What you didn't list as a PRO is that CBOR 'can' retain JSON compatibility. That any valid JSON is valid CBOR, but not the other way around. A cbor can have a map item (object, key/value pair) of 1 : 2 that's integer 1 name has the value of integer 2. This isn't great a practice but there could be some uses for it. If you avoid the intentionally incompatible things, CBOR >> JSON conversion can be very handy. When would you use that? Well, I use it for logs. When my CBOR packets hit our server, they are converted to JSON and stored away already human readable for analytics. You can do this with any serializer, but we felt there was a lot less chance for "interpretation" differences in the close conversion.
The main factor for us was the schema was too difficult to share, and synchronize. If you own both sides of an A to B system, a schema is great! You get size efficiency because the map "Apples" : 100 is just stored as [1,100] but you had to get your schema file on both sides and compiled in (if using code generation) before you could get any work done. Ok, but what if you have 10 sides in a star pattern A B C D E F G H I J, where A and J can get messages to each other, B and H almost exclusively chat except for a message that goes to E and never back from, etc... In this scenario a schema can be very difficult! Maybe it's working and you add a whole slew of messages the option is to have old schemas, optional or missing definitions, or you synchronize everyone. For us this was the case and it would have taken place over 4 languages and in systems we didn't own.

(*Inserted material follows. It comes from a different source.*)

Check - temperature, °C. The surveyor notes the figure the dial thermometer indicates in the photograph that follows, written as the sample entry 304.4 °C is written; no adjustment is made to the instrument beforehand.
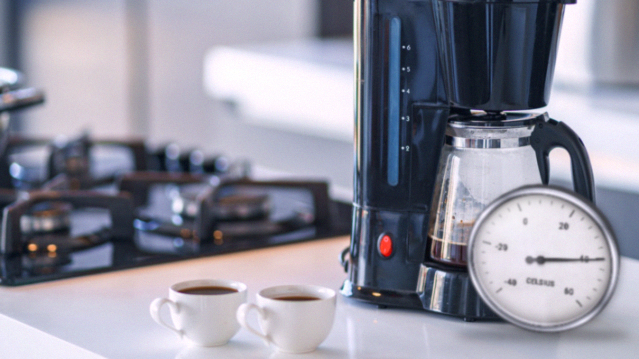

Instead, we chose schemaless CBOR and appropriately name each map item. "apples" is for A,B,C, and J. "bananas" is an item that will go to C, H and E but never F, etc. Each side needs to know what it should expect and that's all.
As I understand it, FlatBuffers does have a schema-less mode, but I know little about it. I don't think there is a right answer, but for what it's worth, our web developers took to and understood CBOR right away because it's so similar in look and feel to JSON.
UPDATE: If interested in CBOR, but could really use some schema support and/or a clear way to document what the expected data is. CDDL (RFC 8610) looks to do exactly this. Also supports data definition of JSON because of how similar CBOR and JSON can be. There are also CDDL code generation tools for various languages that will accept the CDDL file, and help generate code for deserializing, parsing, validating the CBOR/JSON data. For me, this was the largest pain point of not having a schema, I was left to do this work and make mistakes on my own.